In a brief opinion granting the motion to dismiss in this case, the district court ruled that defendant’s use of a portion of the copyrighted article was permitted under the doctrine of fair use. The court reasoned that the copying was fair because the defendant only copied a small portion of the copyrighted article, the defendant copied only from the factual portion of the article and not from the author’s own commentary, and the copying was not likely to have an effect on the market for the article.

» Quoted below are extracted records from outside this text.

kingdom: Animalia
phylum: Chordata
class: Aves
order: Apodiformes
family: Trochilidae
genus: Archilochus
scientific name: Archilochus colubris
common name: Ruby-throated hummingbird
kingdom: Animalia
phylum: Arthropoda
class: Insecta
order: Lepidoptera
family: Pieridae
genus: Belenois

Defendant Michael Nelson posted the first eight sentences of a news story from the Las Vegas Review Journal on a real estate blog that he operates. Righthaven, after obtaining the rights in the news story from the Review Journal, sued the defendant in the District Court of Nevada. The defendant, in response, claimed fair use and asked the court to dismiss the case. The court’s fair use discussion was brief but noteworthy in that it employed a typically fact-intensive analysis in the context of a motion to dismiss. The court emphasized that the defendant appropriated a brief, factual portion of the work, and provided a hyperlink to the full article containing the original author’s commentary. Analyzing the effect on the potential market for the copyrighted work, the court reasoned that because the defendant did not copy the author’s commentary, the copied portion “does not satisfy a reader’s desire to view and read the article . . . and thereby does not dilute the market for the copyrighted work.” The court shed no further light on its reasoning or on the extent to which providing a hyperlink to the original work will enhance a fair use defense in future cases.

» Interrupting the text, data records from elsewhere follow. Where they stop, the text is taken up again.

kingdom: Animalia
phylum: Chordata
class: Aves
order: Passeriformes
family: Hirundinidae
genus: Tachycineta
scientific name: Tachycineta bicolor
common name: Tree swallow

Because factors relevant to a fair use defense are often fact sensitive, courts rarely rely on the doctrine of fair use to grant motions to dismiss. Given that, according to the Las Vegas Sun, the case was settled soon after the ruling and thus will not be appealed, it will remain unknown whether the Ninth Circuit would have upheld the holding. Nevertheless, the decision provides some insight into how courts might treat the practice of using portions of news articles in blog posts, and how courts might protect defendants who assert fair use defenses from costly litigation by dismissing these kinds of cases early on. It is still unclear whether courts will be so generous with bloggers who appropriate complete works, or who fail to link back to the original source. Furthermore, while fair use cases are typically analyzed on a case-by-case basis, it remains to be seen whether other judges who follow Judge Hicks and rule on the issue as a matter of law will devise more fine-tuned doctrinal standards for fair use defenses in this context.
Jonathan Allred is a 2L at the Harvard Law School.